The Federal Reserve destroys this constitutional monetary system by creating a monopoly based on its fiat currency. Without the backing of gold or silver, the central bank can easily create money out of thin air. This not only devalues your purchasing power over time; it also allows the federal government to borrow and spend far beyond what would be possible in a sound money system. Without the Fed, the U.S. government wouldn’t be able to maintain all of its unconstitutional wars and programs. The Federal Reserve is the engine that drives the most powerful government in the history of the world.

Sales tax repeals knock down one of the tax barriers that hinder the use of gold and silver as money, and could also begin the process of abolishing the Federal Reserve’s fiat money system by attacking it from the bottom up – pulling the rug out from under it by working to make its functions irrelevant at the state and local levels, and setting the stage to undermine the Federal Reserve monopoly by introducing competition into the monetary system.
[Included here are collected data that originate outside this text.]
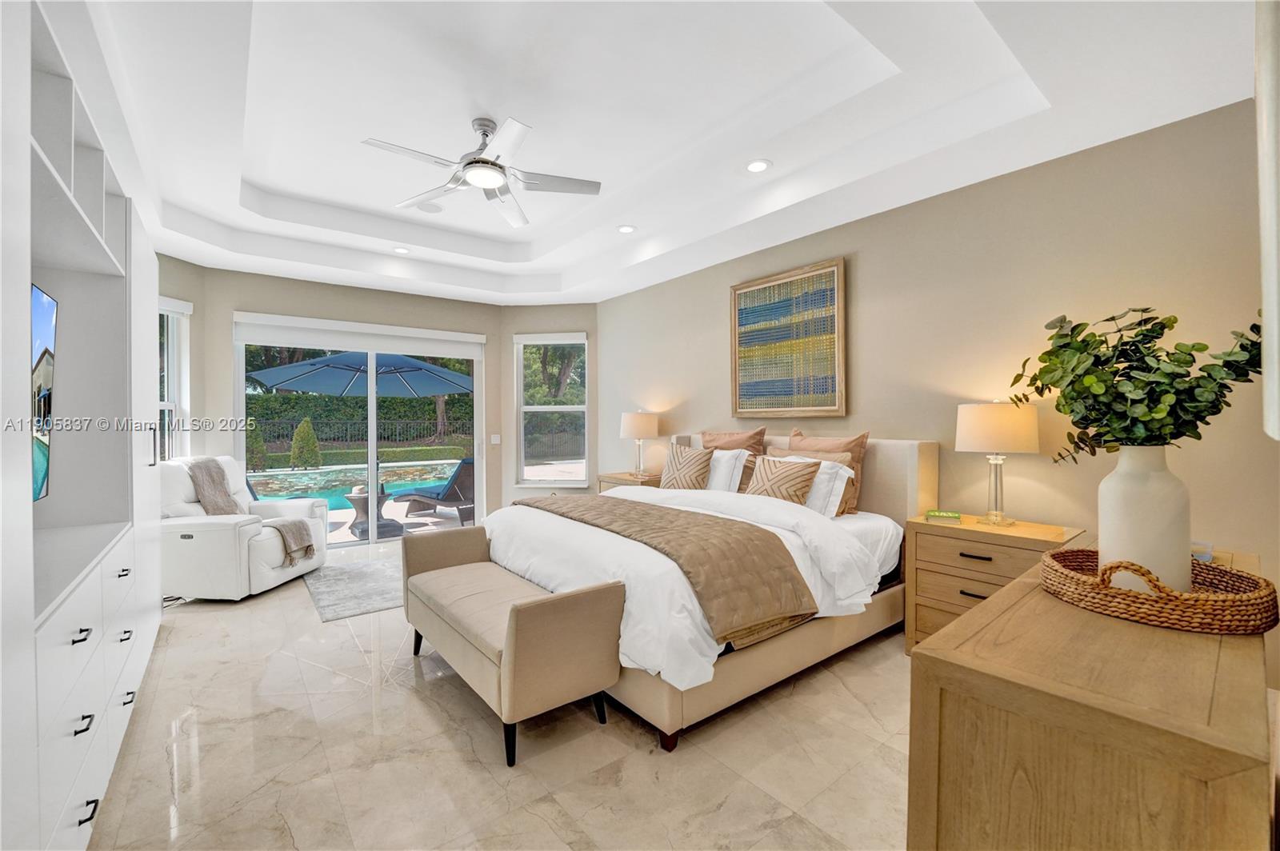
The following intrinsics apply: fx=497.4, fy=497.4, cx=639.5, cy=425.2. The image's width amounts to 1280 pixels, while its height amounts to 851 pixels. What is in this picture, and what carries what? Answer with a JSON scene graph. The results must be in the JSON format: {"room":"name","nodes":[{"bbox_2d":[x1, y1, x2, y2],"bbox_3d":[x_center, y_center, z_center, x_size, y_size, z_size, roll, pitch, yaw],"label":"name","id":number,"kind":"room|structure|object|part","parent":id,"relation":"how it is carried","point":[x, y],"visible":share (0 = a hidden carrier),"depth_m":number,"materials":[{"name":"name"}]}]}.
{"room":"bedroom","nodes":[
{"label":"bedroom","id":0,"kind":"room"},
{"bbox_2d":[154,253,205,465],"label":"left wall","id":1,"kind":"structure","parent":0,"point":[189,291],"depth_m":4.60,"materials":[{"name":"paint"}]},
{"bbox_2d":[156,295,191,462],"bbox_3d":[-4.201,-0.211,4.131,0.151,1.844,0.991,0,1,6],"label":"window","id":2,"kind":"structure","parent":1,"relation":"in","point":[166,406],"depth_m":4.51,"materials":[{"name":"white glass"}]},
{"bbox_2d":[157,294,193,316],"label":"roller blind","id":3,"kind":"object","parent":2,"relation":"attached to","point":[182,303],"visible":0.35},
{"bbox_2d":[183,264,503,524],"bbox_3d":[-2.952,-0.178,5.572,3.022,2.958,0.173,-1,1,-39],"label":"back wall","id":4,"kind":"structure","parent":0,"point":[254,298],"depth_m":5.26,"materials":[{"name":"beige paint"}]},
{"bbox_2d":[232,312,482,544],"bbox_3d":[-2.973,0.094,5.545,2.318,2.409,0.136,-1,1,-39],"label":"sliding glass door","id":5,"kind":"structure","parent":4,"relation":"in","point":[369,400],"depth_m":5.53,"materials":[{"name":"white glass"}]},
{"bbox_2d":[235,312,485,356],"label":"roller shade","id":6,"kind":"object","parent":4,"relation":"attached to","point":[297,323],"visible":0.98,"depth_m":5.29,"materials":[{"name":"white"}]},
{"bbox_2d":[490,433,500,444],"bbox_3d":[-1.777,0.178,6.114,0.097,0.128,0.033,-1,1,-39],"label":"light switch","id":7,"kind":"object","parent":4,"relation":"attached to","point":[494,442],"visible":0.98,"depth_m":6.10,"materials":[{"name":"white plastic"}]},
{"bbox_2d":[82,537,911,850],"bbox_3d":[-0.619,1.363,2.938,4.748,0.103,7.507,-1,1,-39],"label":"floor","id":8,"kind":"structure","parent":0,"point":[184,624],"depth_m":1.99,"materials":[{"name":"beige"}]},
{"bbox_2d":[0,0,166,850],"bbox_3d":[-2.291,0.110,1.789,0.665,2.544,3.623,-1,1,-39],"label":"wall unit","id":9,"kind":"object","parent":8,"relation":"on","point":[91,795],"visible":0.94,"depth_m":1.84,"materials":[{"name":"white paint"}]},
{"bbox_2d":[29,284,56,501],"bbox_3d":[-1.874,-0.076,1.399,0.159,0.732,1.053,-1,1,-39],"label":"television","id":10,"kind":"object","parent":9,"relation":"in","point":[38,361],"visible":0.83,"depth_m":1.71,"materials":[{"name":"black"}]},
{"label":"pull","id":11,"kind":"part","parent":9,"relation":"part of","materials":[{"name":"black metal"}]},
{"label":"pull","id":12,"kind":"part","parent":9,"relation":"part of","materials":[{"name":"black metal"}]},
{"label":"drawer pull","id":13,"kind":"part","parent":9,"relation":"part of","materials":[{"name":"black metal"}]},
{"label":"drawer pull","id":14,"kind":"part","parent":9,"relation":"part of","materials":[{"name":"metal"}]},
{"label":"pull","id":15,"kind":"part","parent":9,"relation":"part of","materials":[{"name":"black metal"}]},
{"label":"pull","id":16,"kind":"part","parent":9,"relation":"part of","materials":[{"name":"metal"}]},
{"bbox_2d":[159,456,327,602],"bbox_3d":[-3.309,0.792,4.086,1.045,1.012,1.027,0,1,2],"label":"recliner","id":17,"kind":"object","parent":8,"relation":"on","point":[202,530],"visible":0.65,"depth_m":3.72,"materials":[{"name":"white leather"}]},
{"bbox_2d":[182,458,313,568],"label":"throw blanket","id":18,"kind":"object","parent":17,"relation":"on","point":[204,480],"visible":0.78,"depth_m":4.10,"materials":[{"name":"fabric"}]},
{"bbox_2d":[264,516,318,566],"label":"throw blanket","id":19,"kind":"object","parent":17,"relation":"on","point":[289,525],"visible":0.92,"depth_m":4.13,"materials":[{"name":"beige fabric"}]},
{"bbox_2d":[304,556,406,622],"bbox_3d":[-1.972,1.301,4.320,1.491,0.012,1.471,-1,1,-39],"label":"rug","id":20,"kind":"object","parent":8,"relation":"on","point":[359,577],"visible":0.53,"depth_m":3.94,"materials":[{"name":"grey carpet"}]},
{"bbox_2d":[400,524,626,766],"bbox_3d":[-0.735,0.996,2.562,0.522,0.653,1.523,-1,1,-39],"label":"bench","id":21,"kind":"object","parent":8,"relation":"on","point":[517,606],"visible":0.99,"depth_m":2.10,"materials":[{"name":"fabric"}]},
{"bbox_2d":[595,470,661,492],"bbox_3d":[-0.025,0.905,5.175,0.503,0.761,0.756,-1,1,-39],"label":"nightstand","id":22,"kind":"object","parent":8,"relation":"on","point":[625,480],"visible":0.16,"depth_m":5.05,"materials":[{"name":"brown wood"}]},
{"bbox_2d":[619,410,659,477],"bbox_3d":[-0.001,0.182,5.135,0.378,0.674,0.381,-1,1,-39],"label":"table lamp","id":23,"kind":"object","parent":22,"relation":"on","point":[642,430],"visible":0.99,"depth_m":5.00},
{"bbox_2d":[480,432,936,754],"bbox_3d":[0.428,0.684,3.344,2.385,1.260,2.231,-1,1,-39],"label":"bed","id":24,"kind":"object","parent":8,"relation":"on","point":[890,465],"visible":0.69,"depth_m":2.59,"materials":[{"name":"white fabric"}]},
{"bbox_2d":[514,490,815,645],"bbox_3d":[-0.087,0.708,2.969,0.577,0.339,2.131,-1,1,-39],"label":"throw blanket","id":25,"kind":"object","parent":24,"relation":"on","point":[792,579],"visible":0.94,"depth_m":2.38,"materials":[{"name":"fabric"}]},
{"bbox_2d":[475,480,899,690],"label":"duvet","id":26,"kind":"object","parent":24,"relation":"on","point":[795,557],"visible":0.39,"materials":[{"name":"white fabric"}]},
{"bbox_2d":[660,443,715,489],"bbox_3d":[0.385,0.395,4.103,0.247,0.439,0.504,-1,1,-39],"label":"striped pillow","id":27,"kind":"object","parent":24,"relation":"on","point":[670,478],"visible":0.95,"depth_m":4.01,"materials":[{"name":"beige fabric"}]},
{"bbox_2d":[704,448,751,491],"bbox_3d":[0.577,0.401,4.049,0.261,0.411,0.677,-1,1,-39],"label":"white pillow","id":28,"kind":"object","parent":24,"relation":"on","point":[725,460],"visible":0.55,"depth_m":3.85,"materials":[{"name":"white fabric"}]},
{"bbox_2d":[702,427,766,488],"bbox_3d":[0.753,0.305,4.208,0.253,0.586,0.705,-1,1,-39],"label":"brown pillow","id":29,"kind":"object","parent":24,"relation":"on","point":[760,435],"visible":0.43,"depth_m":4.09,"materials":[{"name":"brown fabric"}]},
{"bbox_2d":[745,453,820,506],"bbox_3d":[0.965,0.407,3.442,0.242,0.382,0.526,-1,1,-39],"label":"striped pillow","id":30,"kind":"object","parent":24,"relation":"on","point":[767,472],"visible":0.88,"depth_m":3.35,"materials":[{"name":"fabric"}]},
{"bbox_3d":[1.179,0.641,4.141,0.249,1.103,2.082,-1,1,-39],"label":"headboard","id":31,"kind":"part","parent":24,"relation":"part of","materials":[{"name":"beige fabric"}]},
{"bbox_2d":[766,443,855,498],"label":"brown pillow","id":32,"kind":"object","parent":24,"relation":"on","point":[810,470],"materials":[{"name":"brown fabric"}]},
{"bbox_2d":[789,428,868,512],"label":"brown pillow","id":33,"kind":"object","parent":24,"relation":"on","point":[858,440],"visible":0.42,"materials":[{"name":"fabric"}]},
{"bbox_2d":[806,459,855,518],"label":"white pillow","id":34,"kind":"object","parent":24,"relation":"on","point":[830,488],"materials":[{"name":"white fabric"}]},
{"bbox_2d":[902,513,1083,652],"bbox_3d":[1.912,0.936,2.731,0.497,0.756,0.706,-1,1,-39],"label":"nightstand","id":35,"kind":"object","parent":8,"relation":"on","point":[933,539],"visible":0.47,"depth_m":2.68,"materials":[{"name":"brown wood"}]},
{"bbox_2d":[925,508,962,522],"bbox_3d":[1.760,0.526,2.890,0.170,0.034,0.135,0,1,27],"label":"book","id":36,"kind":"object","parent":35,"relation":"on","point":[942,514],"visible":0.99,"depth_m":2.84,"materials":[{"name":"green paper"}]},
{"bbox_2d":[955,400,1039,525],"bbox_3d":[1.973,0.204,2.761,0.380,0.677,0.381,-1,1,-39],"label":"table lamp","id":37,"kind":"object","parent":35,"relation":"on","point":[978,433],"visible":0.99,"depth_m":2.65,"materials":[{"name":"white fabric"}]},
{"bbox_2d":[906,539,1277,850],"bbox_3d":[1.397,0.899,1.433,1.661,0.832,0.517,-1,1,-39],"label":"wooden dresser","id":38,"kind":"object","parent":8,"relation":"on","point":[1055,606],"visible":0.88,"depth_m":0.96,"materials":[{"name":"brown wood"}]},
{"bbox_2d":[1040,548,1278,634],"bbox_3d":[1.416,0.426,1.402,0.485,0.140,0.482,-1,1,-39],"label":"wicker tray","id":39,"kind":"object","parent":38,"relation":"on","point":[1061,554],"visible":0.85,"depth_m":1.26,"materials":[{"name":"brown wicker"}]},
{"bbox_2d":[1096,444,1191,595],"bbox_3d":[1.452,0.271,1.429,0.203,0.418,0.201,-1,1,-39],"label":"vase","id":40,"kind":"object","parent":39,"relation":"on","point":[1108,497],"visible":0.88,"depth_m":1.37,"materials":[{"name":"white ceramic"}]},
{"bbox_2d":[1002,308,1263,462],"bbox_3d":[1.419,-0.057,1.482,0.462,0.559,0.588,-1,1,-39],"label":"eucalyptus plant","id":41,"kind":"object","parent":40,"relation":"in","point":[1216,408],"visible":0.87,"depth_m":1.40,"materials":[{"name":"green plant"}]},
{"bbox_2d":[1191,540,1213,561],"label":"small box","id":42,"kind":"object","parent":38,"relation":"on","point":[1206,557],"visible":0.44,"depth_m":1.76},
{"bbox_2d":[502,302,599,507],"bbox_3d":[-1.093,-0.201,6.350,1.415,2.998,0.167,0,1,7],"label":"angled wall","id":43,"kind":"structure","parent":0,"point":[510,334],"depth_m":6.27,"materials":[{"name":"paint"}]},
{"bbox_2d":[514,331,587,486],"bbox_3d":[-1.115,-0.172,6.304,0.912,1.952,0.144,0,1,6],"label":"window","id":44,"kind":"structure","parent":43,"relation":"in","point":[537,408],"depth_m":6.34,"materials":[{"name":"white glass"}]},
{"bbox_2d":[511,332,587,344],"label":"roller blind","id":45,"kind":"object","parent":44,"relation":"attached to","point":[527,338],"visible":0.98,"depth_m":6.15,"materials":[{"name":"white fabric"}]},
{"bbox_2d":[71,0,1263,306],"bbox_3d":[-0.836,-1.726,3.126,4.955,0.362,7.131,-1,1,-39],"label":"ceiling","id":46,"kind":"structure","parent":0,"point":[206,212],"depth_m":2.71,"materials":[{"name":"white paint"}]},
{"bbox_2d":[392,245,410,254],"bbox_3d":[-2.279,-1.676,4.761,0.172,0.013,0.173,-1,1,-39],"label":"recessed light","id":47,"kind":"object","parent":46,"relation":"in","point":[399,249],"visible":0.99,"depth_m":4.75,"materials":[{"name":"white"}]},
{"bbox_2d":[416,200,443,214],"bbox_3d":[-1.719,-1.784,4.080,0.203,0.016,0.202,-1,1,-39],"label":"ceiling speaker","id":48,"kind":"object","parent":46,"relation":"in","point":[432,210],"visible":0.99,"depth_m":4.07,"materials":[{"name":"white"}]},
{"bbox_2d":[363,116,601,229],"bbox_3d":[-0.905,-1.575,2.945,1.243,0.407,1.240,-1,1,-39],"label":"ceiling fan","id":49,"kind":"object","parent":46,"relation":"hanging from","point":[494,177],"visible":0.99,"depth_m":2.91,"materials":[{"name":"metal"}]},
{"bbox_2d":[616,224,636,233],"bbox_3d":[-0.121,-1.712,4.341,0.174,0.012,0.175,-1,1,-39],"label":"recessed light","id":50,"kind":"object","parent":46,"relation":"in","point":[625,229],"visible":0.99,"depth_m":4.33,"materials":[{"name":"white"}]},
{"bbox_2d":[744,158,771,172],"bbox_3d":[0.765,-1.681,3.225,0.176,0.013,0.177,-1,1,-39],"label":"recessed light","id":51,"kind":"object","parent":46,"relation":"in","point":[760,165],"visible":0.99,"depth_m":3.22,"materials":[{"name":"white"}]},
{"bbox_2d":[592,100,1278,576],"bbox_3d":[1.356,-0.247,3.956,0.161,3.068,5.796,-1,1,-39],"label":"right wall","id":52,"kind":"structure","parent":0,"point":[862,269],"depth_m":2.84,"materials":[{"name":"beige paint"}]},
{"bbox_2d":[729,256,847,416],"bbox_3d":[1.165,-0.656,4.034,0.045,1.163,1.034,-1,1,-39],"label":"framed painting","id":53,"kind":"object","parent":52,"relation":"attached to","point":[740,289],"visible":0.99,"depth_m":3.97},
{"bbox_2d":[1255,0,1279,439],"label":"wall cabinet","id":54,"kind":"object","parent":52,"relation":"attached to","point":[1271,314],"visible":0.99,"depth_m":0.70,"materials":[{"name":"white"}]},
{"label":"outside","id":55,"kind":"structure","parent":0,"visible":0},
{"bbox_2d":[247,458,461,508],"bbox_3d":[-5.996,1.204,10.024,5.494,0.550,2.934,-1,1,-39],"label":"swimming pool","id":56,"kind":"structure","parent":55,"relation":"in","point":[342,487],"depth_m":10.15,"materials":[{"name":"liquid"}]},
{"label":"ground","id":57,"kind":"structure","parent":55,"visible":0},
{"bbox_2d":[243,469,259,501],"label":"lounge chair","id":58,"kind":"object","parent":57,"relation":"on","point":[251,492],"visible":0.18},
{"bbox_2d":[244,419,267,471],"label":"shrub","id":59,"kind":"object","parent":57,"relation":"on","point":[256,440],"visible":0.6,"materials":[{"name":"green plant"}]},
{"bbox_2d":[288,416,321,470],"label":"shrub","id":60,"kind":"object","parent":57,"relation":"on","point":[311,442],"visible":0.92,"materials":[{"name":"green plant"}]},
{"bbox_2d":[241,352,472,507],"bbox_3d":[-3.628,0.036,6.718,2.657,2.467,2.587,-1,1,-39],"label":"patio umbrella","id":61,"kind":"object","parent":57,"relation":"on","point":[276,383],"visible":0.87,"depth_m":6.62,"materials":[{"name":"blue fabric"}]},
{"bbox_2d":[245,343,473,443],"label":"tree","id":62,"kind":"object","parent":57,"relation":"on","point":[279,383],"visible":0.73,"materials":[{"name":"green plant"}]},
{"bbox_2d":[246,390,475,454],"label":"hedge","id":63,"kind":"object","parent":57,"relation":"on","point":[294,398],"visible":0.42,"materials":[{"name":"green plant"}]},
{"bbox_2d":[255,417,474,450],"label":"fence","id":64,"kind":"object","parent":57,"relation":"on","point":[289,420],"visible":0.51,"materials":[{"name":"black metal"}]},
{"bbox_2d":[344,487,403,538],"bbox_3d":[-3.297,1.079,6.177,0.633,0.525,0.626,-1,1,-39],"label":"patio table","id":65,"kind":"object","parent":57,"relation":"on","point":[362,505],"visible":0.73,"depth_m":6.06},
{"bbox_2d":[390,458,476,526],"bbox_3d":[-2.739,0.900,7.075,1.737,0.880,0.668,0,1,34],"label":"lounge chair","id":66,"kind":"object","parent":57,"relation":"on","point":[446,492],"visible":0.72,"depth_m":6.79,"materials":[{"name":"grey wicker"}]},
{"bbox_2d":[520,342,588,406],"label":"tree","id":67,"kind":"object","parent":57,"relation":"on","point":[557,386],"visible":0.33,"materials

In a paper presented at the Mises Institute, Constitutional tender expert Professor William Greene said when people in multiple states actually start using gold and silver instead of Federal Reserve Notes, it would effectively nullify the Federal Reserve and end the federal government’s monopoly on money.

“Over time, as residents of the state use both Federal Reserve notes and silver and gold coins, the fact that the coins hold their value more than Federal Reserve notes do will lead to a “reverse Gresham’s Law” effect, where good money (gold and silver coins) will drive out bad money (Federal Reserve notes). As this happens, a cascade of events can begin to occur, including the flow of real wealth toward the state’s treasury, an influx of banking business from outside of the state – as people in other states carry out their desire to bank with sound money – and an eventual outcry against the use of Federal Reserve notes for any transactions.”

Once things get to that point, Federal Reserve notes would become largely unwanted and irrelevant for ordinary people.

These bills make up part of a broader movement at the state level to support sound money.